Patrick Bernhart war 15, als er erfuhr, dass er jüdisch ist. Seine Mutter hatte als junges Mädchen nach einer unbeschwerten Jugend in Ungarn mehrere Konzentrationslager überlebt. Während des Ungarn-Aufstands 1956 floh sie mit ihrem Mann in den Westen und fand in den Niederlanden eine neue Heimat. Bernharts Vater hatte als größerer Junge in verschiedenen Lagern Zwangsarbeit leisten müssen. Die Eltern hatten Schreckliches hinter sich, als ihr Sohn geboren wurde, in einem gänzlich ungarischen Haushalt in den Niederlanden.

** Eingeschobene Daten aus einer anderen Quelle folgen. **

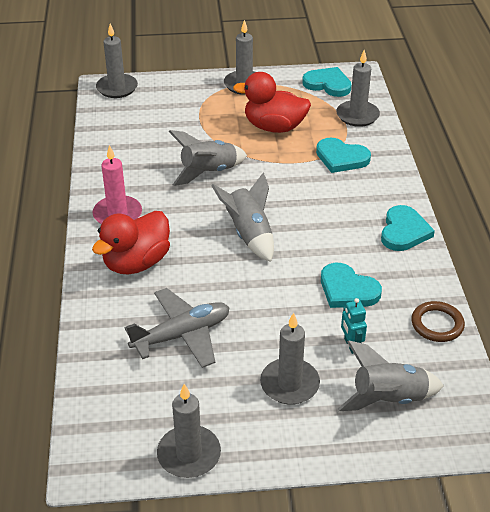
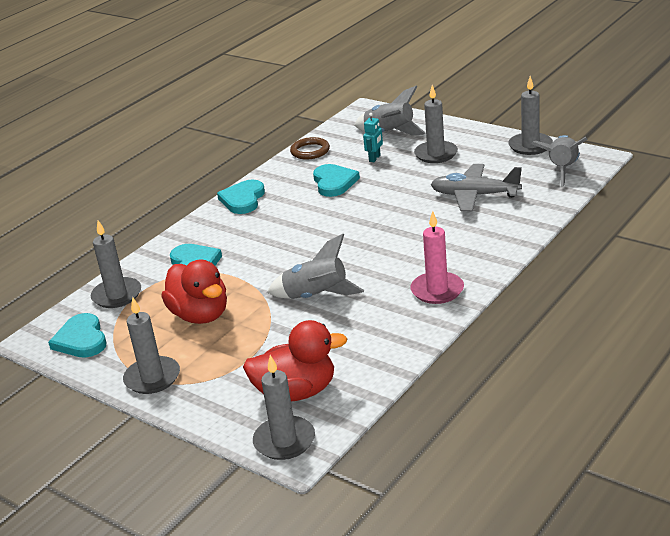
camera: 135 degrees left, 10 degrees down
red duck [92,211,170,275] -> red duck moved to [243,320,348,401]
grey rocket [211,172,274,262] -> grey rocket moved to [531,135,588,187]
turquoise heart [381,205,435,251] -> turquoise heart turned 45 degrees counterclockwise [217,179,265,214]

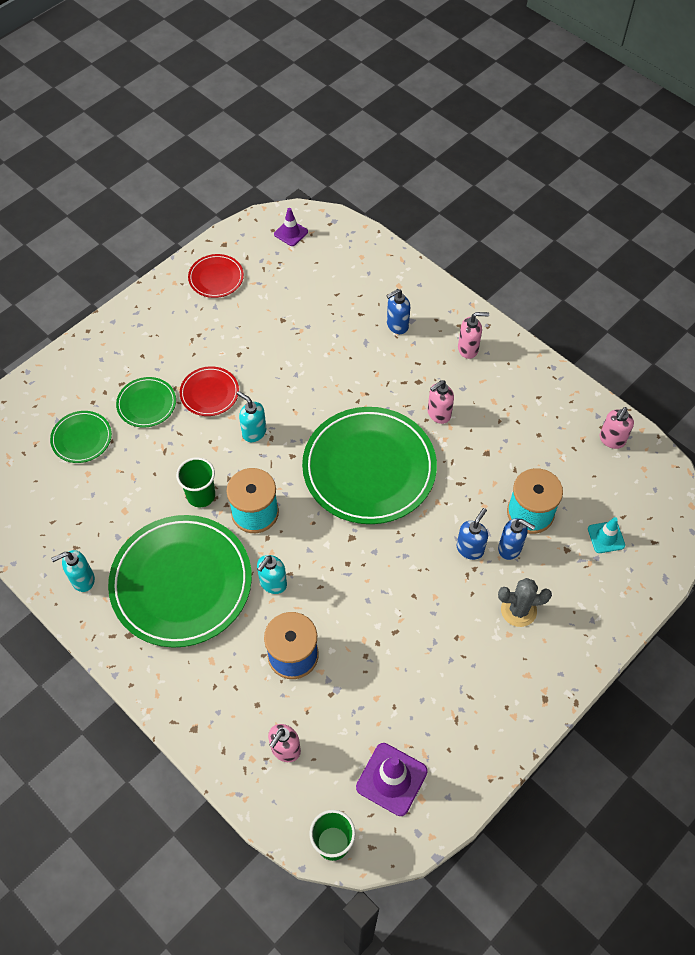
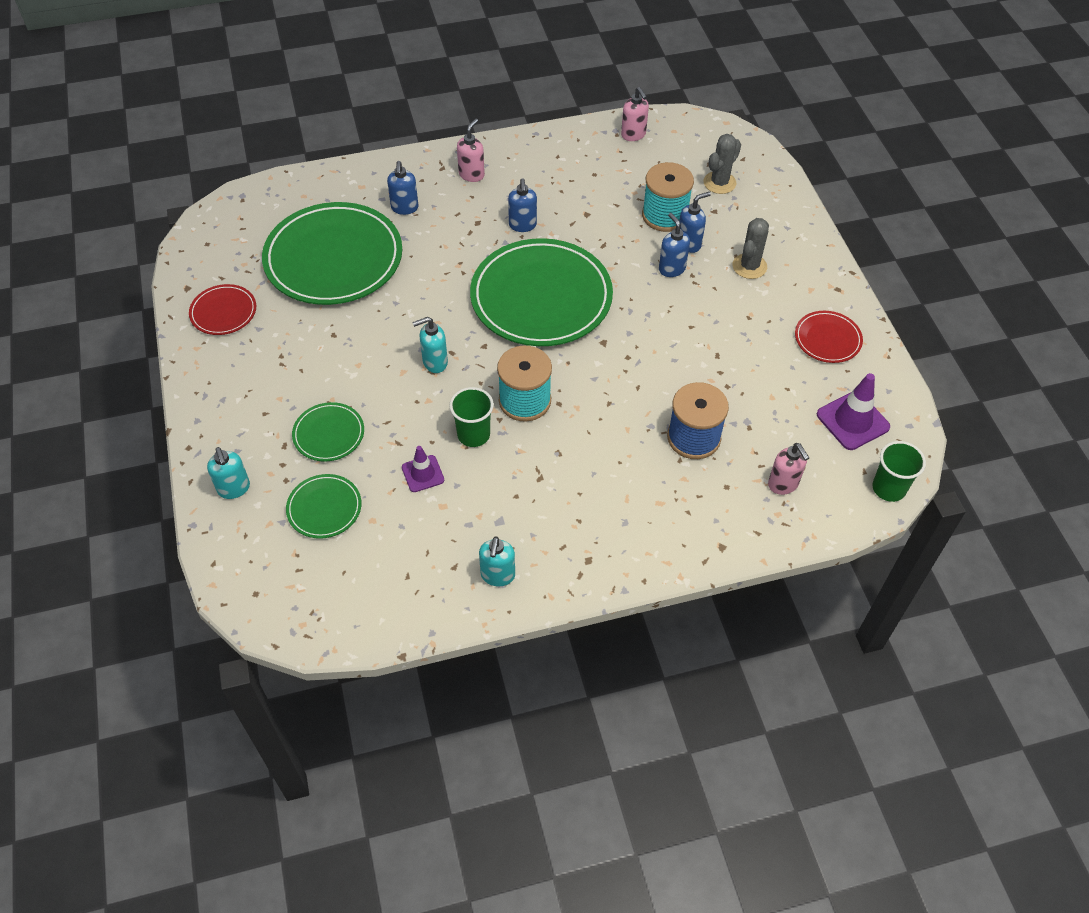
camera: 60 degrees left, 5 degrees down
green plate [108,515,252,648] -> green plate moved to [262,202,402,305]
red plate [180,366,239,416] -> red plate moved to [795,311,863,363]
turquoise soap dispenser [257,555,287,594] -> turquoise soap dispenser moved to [207,447,250,499]
purple traffic cone [274,208,308,246] -> purple traffic cone moved to [402,446,444,492]
pink soap dispenser [428,380,454,424] -> blue soap dispenser [508,178,537,232]
turquoise traffic cone [588,517,625,553] -> grey cactus [704,134,741,194]

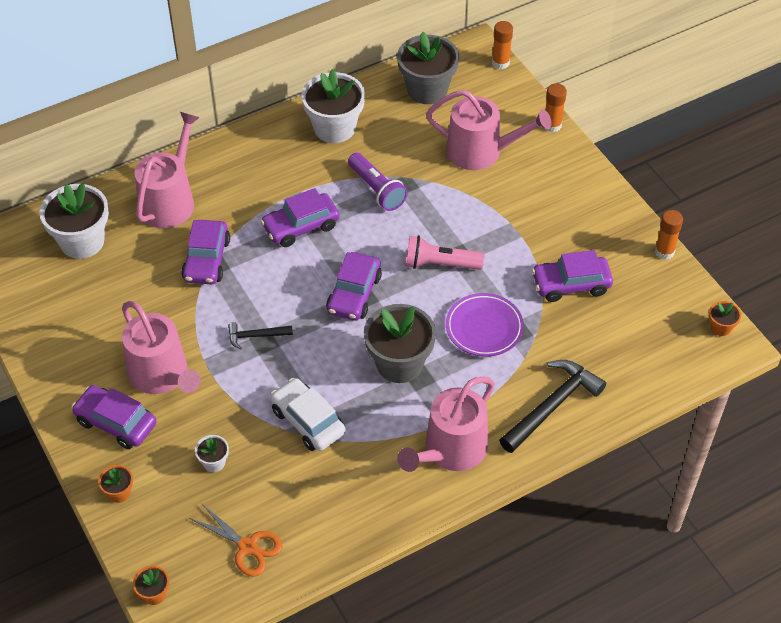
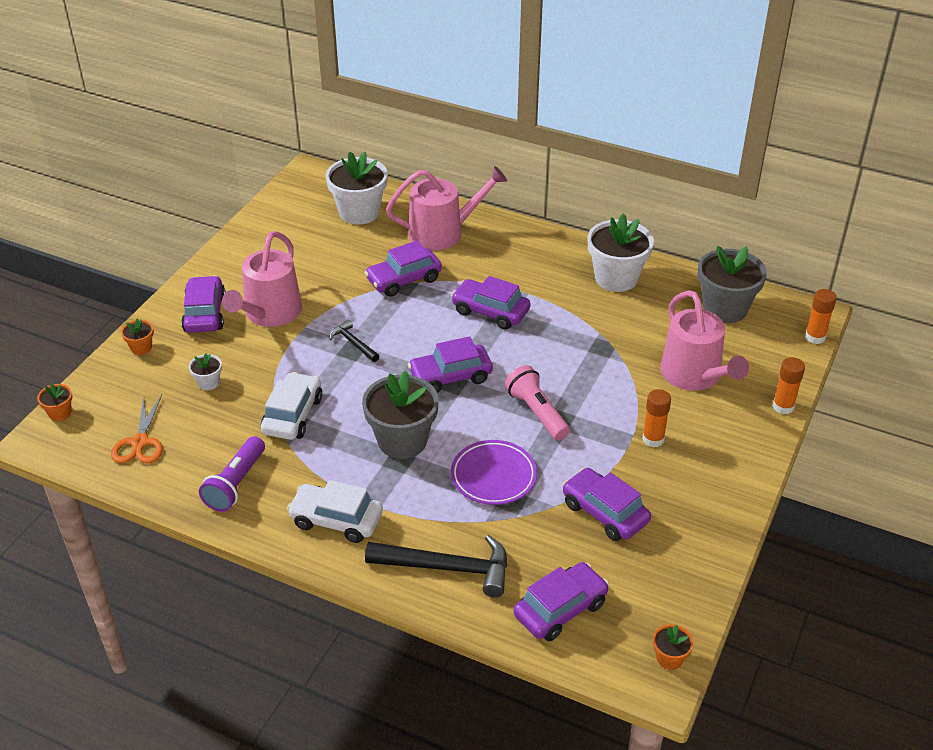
camera: 55 degrees right, 10 degrees down
purple flashlight [348,153,408,211] -> purple flashlight moved to [199,436,265,512]
pink watering can [397,377,495,472] -> white car [287,480,383,543]
orange glue stick [655,210,683,260] -> orange glue stick moved to [642,389,671,447]
none -> purple car [514,562,609,641]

»Bis zu meinem vierten Lebensjahr sprach ich nur Ungarisch«, sagt der heute 55-Jährige. »Ich liebe diese Sprache, die Küche und Budapest, obwohl ich mich 100-prozentig niederländisch fühle und voll und ganz niederländisch bin.«

Nun hat seine jüdische und mitteleuropäische Familiengeschichte ihn dazu inspiriert, einen Verlag zu gründen, in einem Alter, in dem andere vielleicht darüber nachdenken, in Frührente zu gehen. Der Name des Verlags: Pressburg. »Väterlicherseits stammt meine Familie mit Namen wie Grünfeld und Duschinsky aus der Gegend um Pressburg.« Er habe entdeckt, dass in Bratislava, der Hauptstadt der heutigen Slowakei, unter seinen Vorfahren Toraschreiber, Drucker und Autoren lebten. Aber kein Verleger. »Da dachte ich mir: Diese Lücke möchte ich ausfüllen. Auch weil ich meine Familiengeschichte und deren Einfluss auf mein Leben veröffentlichen wollte.« Natürlich hätte er dies auch über einen bestehenden Verlag tun können, doch es reizte ihn, selbst einen zu gründen. »Das fand ich spannend. Es ist ein schönes Abenteuer für mich.«

Das erste Buch, das Bernhart publiziert hat, ist das Eigenwerk Vlieg, mijn zwaluw (Flieg, meine Schwalbe). Ein habsburgisches, jüdisches, ungarisches, niederländisches Familiendrama, heißt es im Untertitel. Es sei richtungsweisend für die Bücher, die er veröffentlichen möchte. »Lebensgeschichten wie meine eigene. Ich möchte anderen dabei helfen, es auch zu tun.«

Der Verleger und Schriftsteller weiß wie kein anderer, wie sehr die eigene Familiengeschichte einem zusetzen kann. »Ich war immer ängstlich. Weil ich mich anderen gegenüber nicht zu öffnen traute, hatte ich nie eine Beziehung. Ich war voller Angst, Wut und Scham, die ich von meinen Eltern und Vorfahren übernommen hatte.«

Dass seine Mutter ihm erzählte, er sei jüdisch, ihm aber zugleich auferlegte, dies für sich zu behalten, machte es schwer für ihn. Doch fing er auch an, sich für jüdische Kultur zu interessieren. Über seine Recherchen für Vlieg, mijn zwaluw lernte er das habsburgische Judentum kennen. Und er entdeckte, dass es in seinem Stammbaum zwar etliche Rabbiner gibt, aber auch viele assimilierte Juden, die in Prag, Wien und Budapest ein sehr weltoffenes Leben führten.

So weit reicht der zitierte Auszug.